* What you will do *
Rewrite everything from "Q: What is the count of screws?" down to "Count of large wing nuts: 13", changing "wing nuts" to "hex nuts" and keeping every other word the same.

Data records
═══

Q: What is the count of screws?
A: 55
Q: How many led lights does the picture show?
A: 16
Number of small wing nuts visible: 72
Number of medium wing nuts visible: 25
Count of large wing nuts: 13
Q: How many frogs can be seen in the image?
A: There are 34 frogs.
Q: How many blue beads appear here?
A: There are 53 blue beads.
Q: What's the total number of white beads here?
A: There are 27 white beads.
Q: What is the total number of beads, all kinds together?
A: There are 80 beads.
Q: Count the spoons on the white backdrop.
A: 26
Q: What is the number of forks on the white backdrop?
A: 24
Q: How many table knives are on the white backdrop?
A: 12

═══

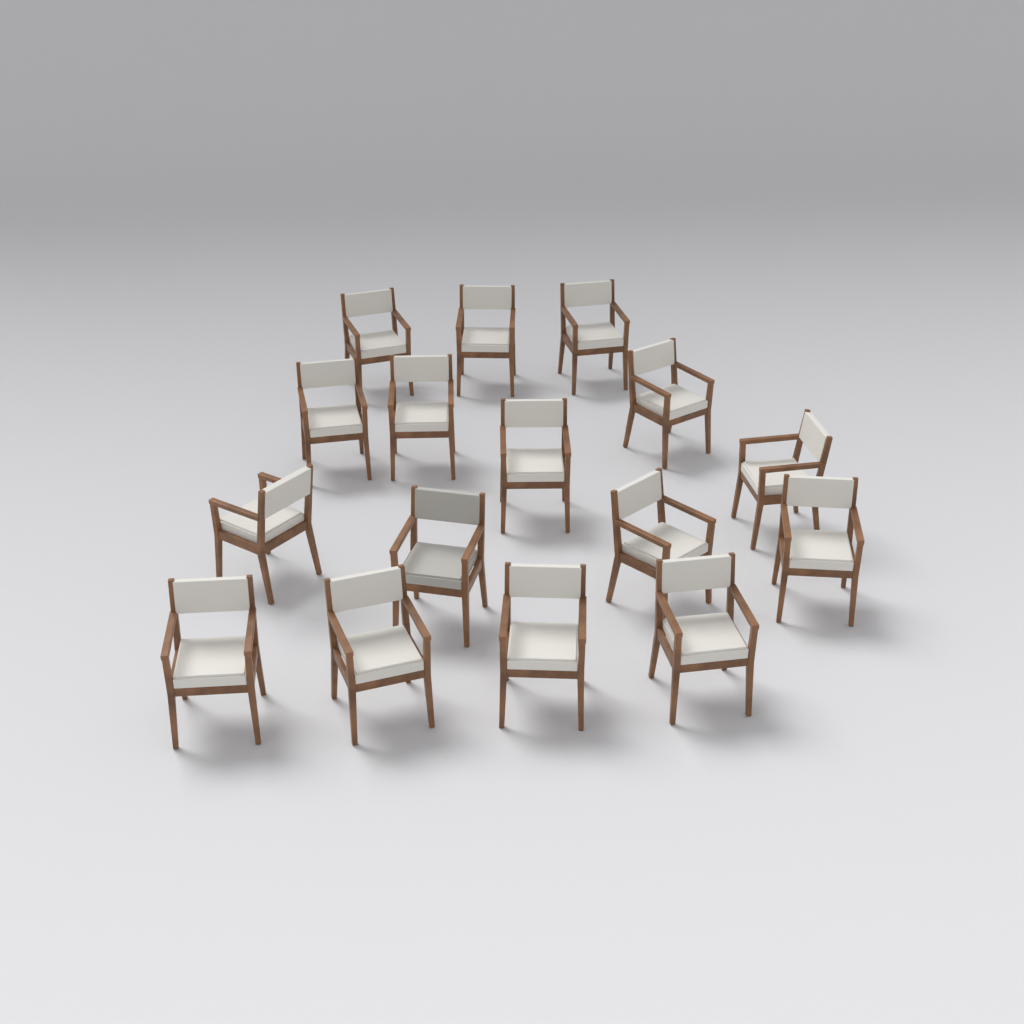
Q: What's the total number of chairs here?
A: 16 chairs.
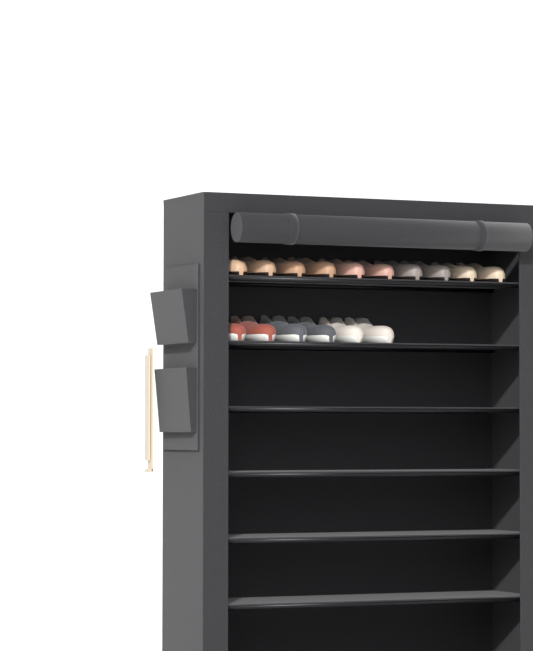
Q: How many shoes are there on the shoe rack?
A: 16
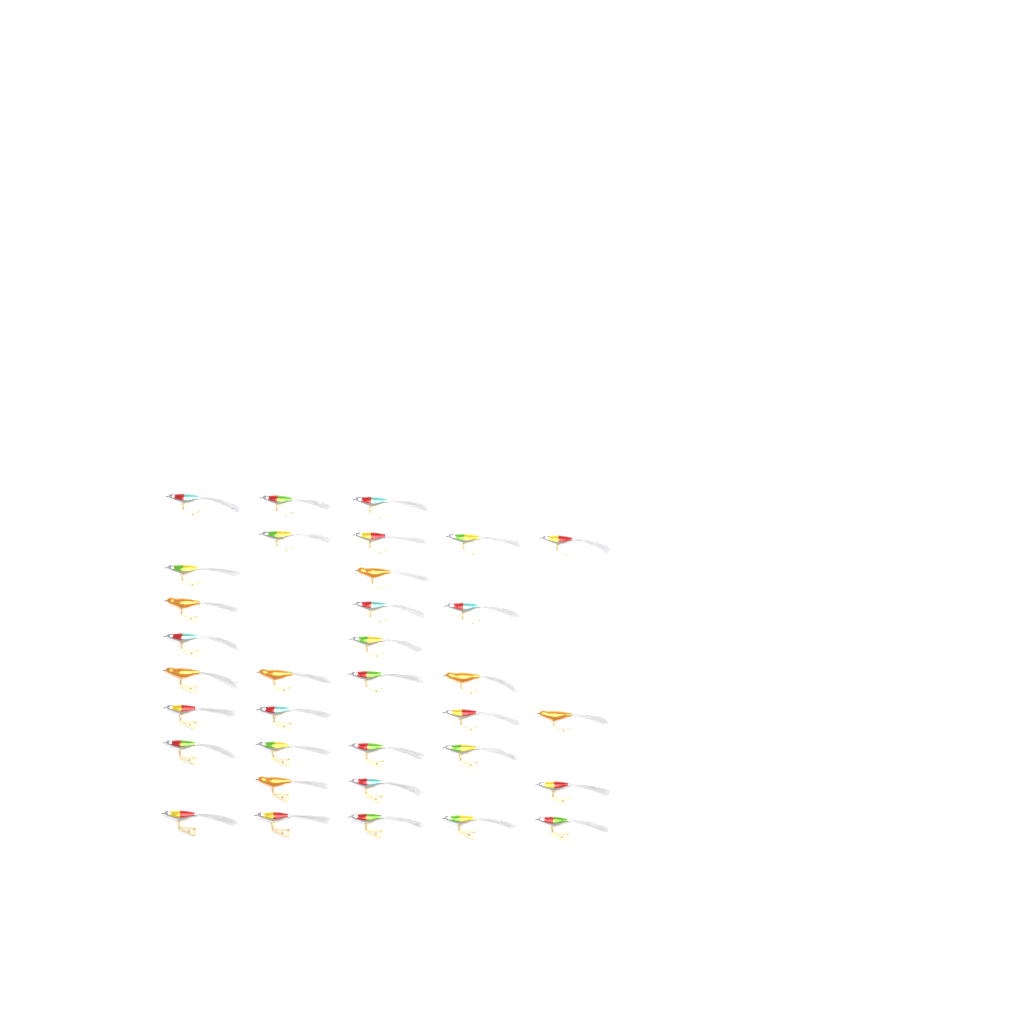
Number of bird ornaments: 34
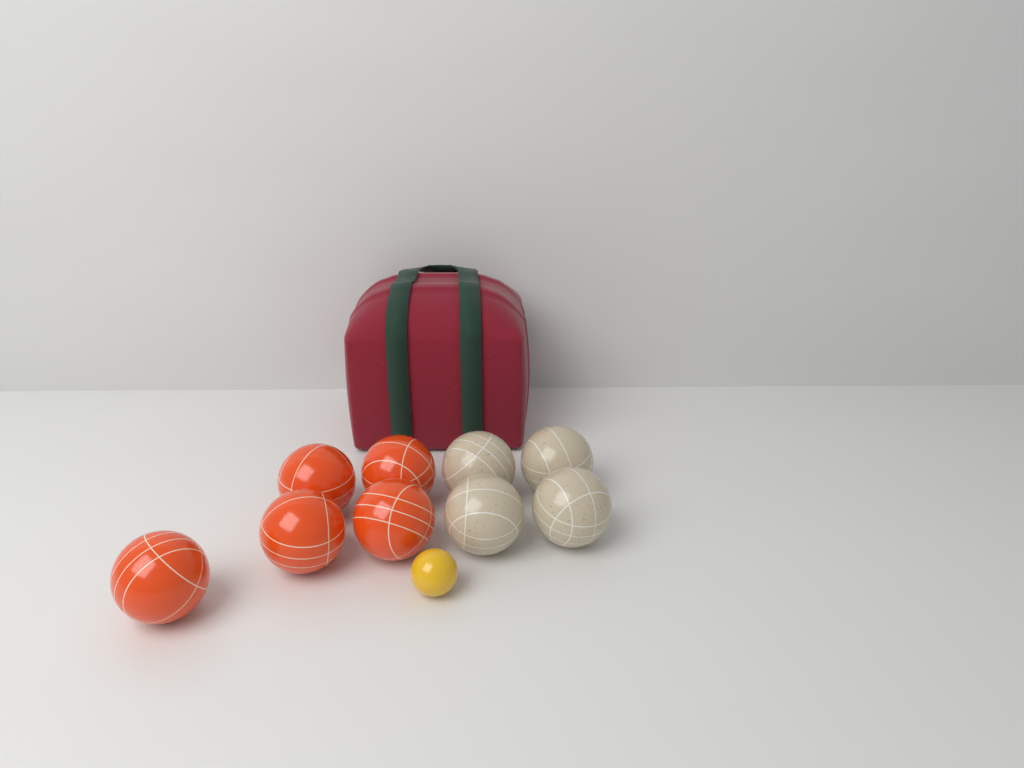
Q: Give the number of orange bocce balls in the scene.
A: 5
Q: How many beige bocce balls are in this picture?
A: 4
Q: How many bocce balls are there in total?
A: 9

═══

* The reply *
Q: What is the count of screws?
A: 55
Q: How many led lights does the picture show?
A: 16
Number of small hex nuts visible: 72
Number of medium hex nuts visible: 25
Count of large hex nuts: 13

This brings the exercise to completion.